**PROVIDED RECORDS**

=-=-=-=-=

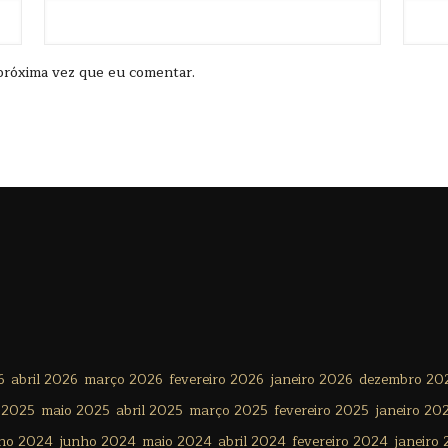
próxima vez que eu comentar.
6
abril 2026
março 2026
fevereiro 2026
janeiro 2026
dezembro 20
 2025
maio 2025
abril 2025
março 2025
fevereiro 2025
janeiro 20
lho 2024
junho 2024
maio 2024
abril 2024
fevereiro 2024
janeiro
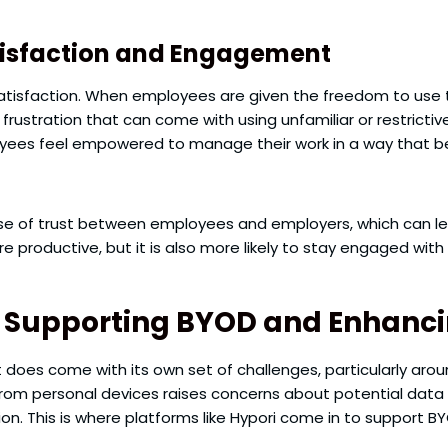
isfaction and Engagement
atisfaction. When employees are given the freedom to use t
 frustration that can come with using unfamiliar or restrict
ees feel empowered to manage their work in a way that best
e of trust between employees and employers, which can lead 
re productive, but it is also more likely to stay engaged wit
in Supporting BYOD and Enhanci
it does come with its own set of challenges, particularly aro
om personal devices raises concerns about potential data
. This is where platforms like Hypori come in to support BY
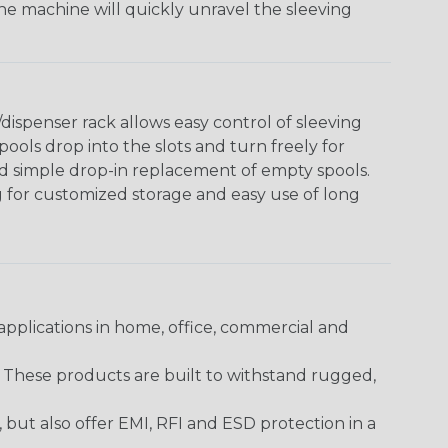
The machine will quickly unravel the sleeving
ispenser rack allows easy control of sleeving
ools drop into the slots and turn freely for
nd simple drop-in replacement of empty spools.
g for customized storage and easy use of long
pplications in home, office, commercial and
. These products are built to withstand rugged,
ut also offer EMI, RFI and ESD protection in a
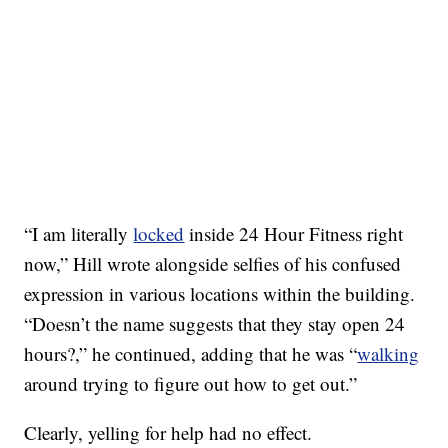
“I am literally
locked
inside 24 Hour Fitness right
now,” Hill wrote alongside selfies of his confused
expression in various locations within the building.
“Doesn’t the name suggests that they stay open 24
hours?,” he continued, adding that he was “
walking
around trying to figure out how to get out.”
Clearly, yelling for help had no effect.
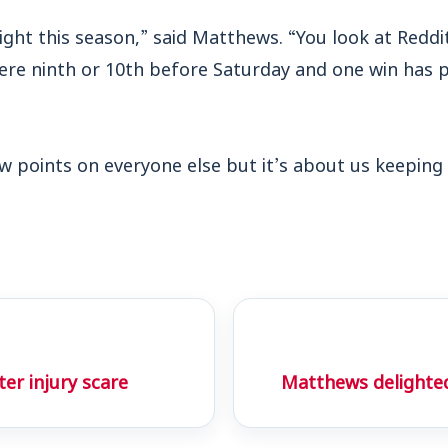
tight this season,” said Matthews. “You look at Redd
ere ninth or 10th before Saturday and one win has p
w points on everyone else but it’s about us keeping 
r injury scare
Matthews delighted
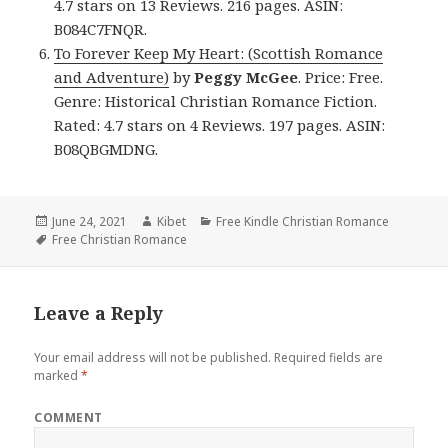
4.7 stars on 13 Reviews. 216 pages. ASIN:
B084C7FNQR.
To Forever Keep My Heart: (Scottish Romance
and Adventure)
by
Peggy McGee
. Price: Free.
Genre: Historical Christian Romance Fiction.
Rated: 4.7 stars on 4 Reviews. 197 pages. ASIN:
B08QBGMDNG.
Posted
June 24, 2021
Author
Kibet
Categories
Free Kindle Christian Romance
on
Tags
Free Christian Romance
Leave a Reply
Your email address will not be published.
Required fields are
marked
*
COMMENT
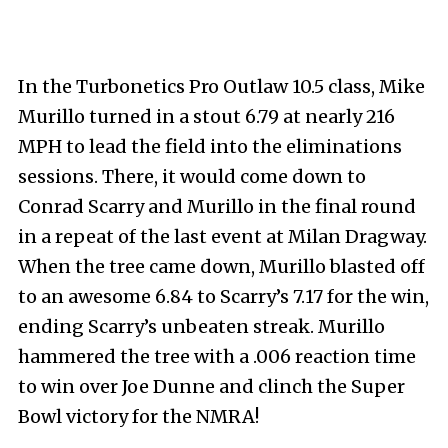
In the Turbonetics Pro Outlaw 10.5 class, Mike
Murillo turned in a stout 6.79 at nearly 216
MPH to lead the field into the eliminations
sessions. There, it would come down to
Conrad Scarry and Murillo in the final round
in a repeat of the last event at Milan Dragway.
When the tree came down, Murillo blasted off
to an awesome 6.84 to Scarry’s 7.17 for the win,
ending Scarry’s unbeaten streak. Murillo
hammered the tree with a .006 reaction time
to win over Joe Dunne and clinch the Super
Bowl victory for the NMRA!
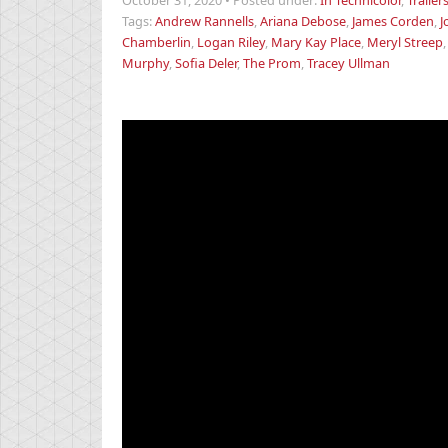
October 31, 2020
•
Posted under:
In Technicolor
,
Trailer
Tags:
Andrew Rannells
,
Ariana Debose
,
James Corden
,
J
Chamberlin
,
Logan Riley
,
Mary Kay Place
,
Meryl Streep
Murphy
,
Sofia Deler
,
The Prom
,
Tracey Ullman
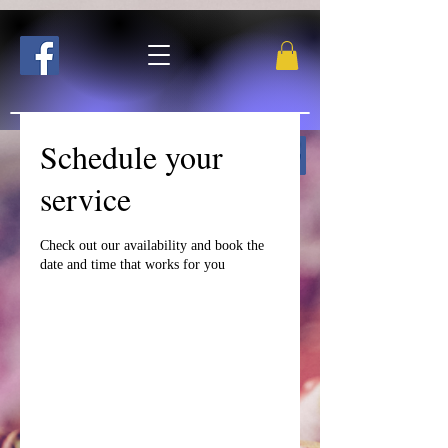
Schedule your
Follow me on Facebook!
service
Check out our availability and book the
date and time that works for you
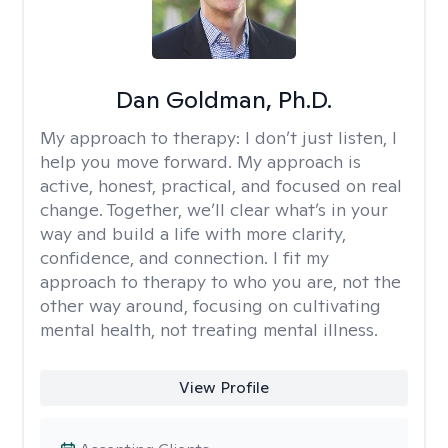
Dan Goldman, Ph.D.
My approach to therapy:
I don’t just listen, I
help you move forward. My approach is
active, honest, practical, and focused on real
change. Together, we’ll clear what’s in your
way and build a life with more clarity,
confidence, and connection. I fit my
approach to therapy to who you are, not the
other way around, focusing on cultivating
mental health, not treating mental illness.
View Profile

=-=-=-=-=

**WHAT THE TASK ASKS**
Only the pictures in the listing above get left out; print everything else exactly.

**FINISHED TASK**
próxima vez que eu comentar.
6
abril 2026
março 2026
fevereiro 2026
janeiro 2026
dezembro 20
 2025
maio 2025
abril 2025
março 2025
fevereiro 2025
janeiro 20
lho 2024
junho 2024
maio 2024
abril 2024
fevereiro 2024
janeiro
isfaction and Engagement
atisfaction. When employees are given the freedom to use t
 frustration that can come with using unfamiliar or restrict
ees feel empowered to manage their work in a way that best
e of trust between employees and employers, which can lead 
re productive, but it is also more likely to stay engaged wit
in Supporting BYOD and Enhanci
it does come with its own set of challenges, particularly aro
om personal devices raises concerns about potential data
. This is where platforms like Hypori come in to support BY
The machine will quickly unravel the sleeving
ispenser rack allows easy control of sleeving
ools drop into the slots and turn freely for
nd simple drop-in replacement of empty spools.
g for customized storage and easy use of long
pplications in home, office, commercial and
. These products are built to withstand rugged,
ut also offer EMI, RFI and ESD protection in a
“I am literally
locked
inside 24 Hour Fitness right
now,” Hill wrote alongside selfies of his confused
expression in various locations within the building.
“Doesn’t the name suggests that they stay open 24
hours?,” he continued, adding that he was “
walking
around trying to figure out how to get out.”
Clearly, yelling for help had no effect.
tight this season,” said Matthews. “You look at Redd
ere ninth or 10th before Saturday and one win has p
w points on everyone else but it’s about us keeping 
r injury scare
Matthews delighted
4.7 stars on 13 Reviews. 216 pages. ASIN:
B084C7FNQR.
To Forever Keep My Heart: (Scottish Romance
and Adventure)
by
Peggy McGee
. Price: Free.
Genre: Historical Christian Romance Fiction.
Rated: 4.7 stars on 4 Reviews. 197 pages. ASIN:
B08QBGMDNG.
Posted
June 24, 2021
Author
Kibet
Categories
Free Kindle Christian Romance
on
Tags
Free Christian Romance
Leave a Reply
Your email address will not be published.
Required fields are
marked
*
COMMENT
In the Turbonetics Pro Outlaw 10.5 class, Mike
Murillo turned in a stout 6.79 at nearly 216
MPH to lead the field into the eliminations
sessions. There, it would come down to
Conrad Scarry and Murillo in the final round
in a repeat of the last event at Milan Dragway.
When the tree came down, Murillo blasted off
to an awesome 6.84 to Scarry’s 7.17 for the win,
ending Scarry’s unbeaten streak. Murillo
hammered the tree with a .006 reaction time
to win over Joe Dunne and clinch the Super
Bowl victory for the NMRA!
October 31, 2020
•
Posted under:
In Technicolor
,
Trailer
Tags:
Andrew Rannells
,
Ariana Debose
,
James Corden
,
J
Chamberlin
,
Logan Riley
,
Mary Kay Place
,
Meryl Streep
Murphy
,
Sofia Deler
,
The Prom
,
Tracey Ullman
Schedule your
Follow me on Facebook!
service
Check out our availability and book the
date and time that works for you
Dan Goldman, Ph.D.
My approach to therapy:
I don’t just listen, I
help you move forward. My approach is
active, honest, practical, and focused on real
change. Together, we’ll clear what’s in your
way and build a life with more clarity,
confidence, and connection. I fit my
approach to therapy to who you are, not the
other way around, focusing on cultivating
mental health, not treating mental illness.
View Profile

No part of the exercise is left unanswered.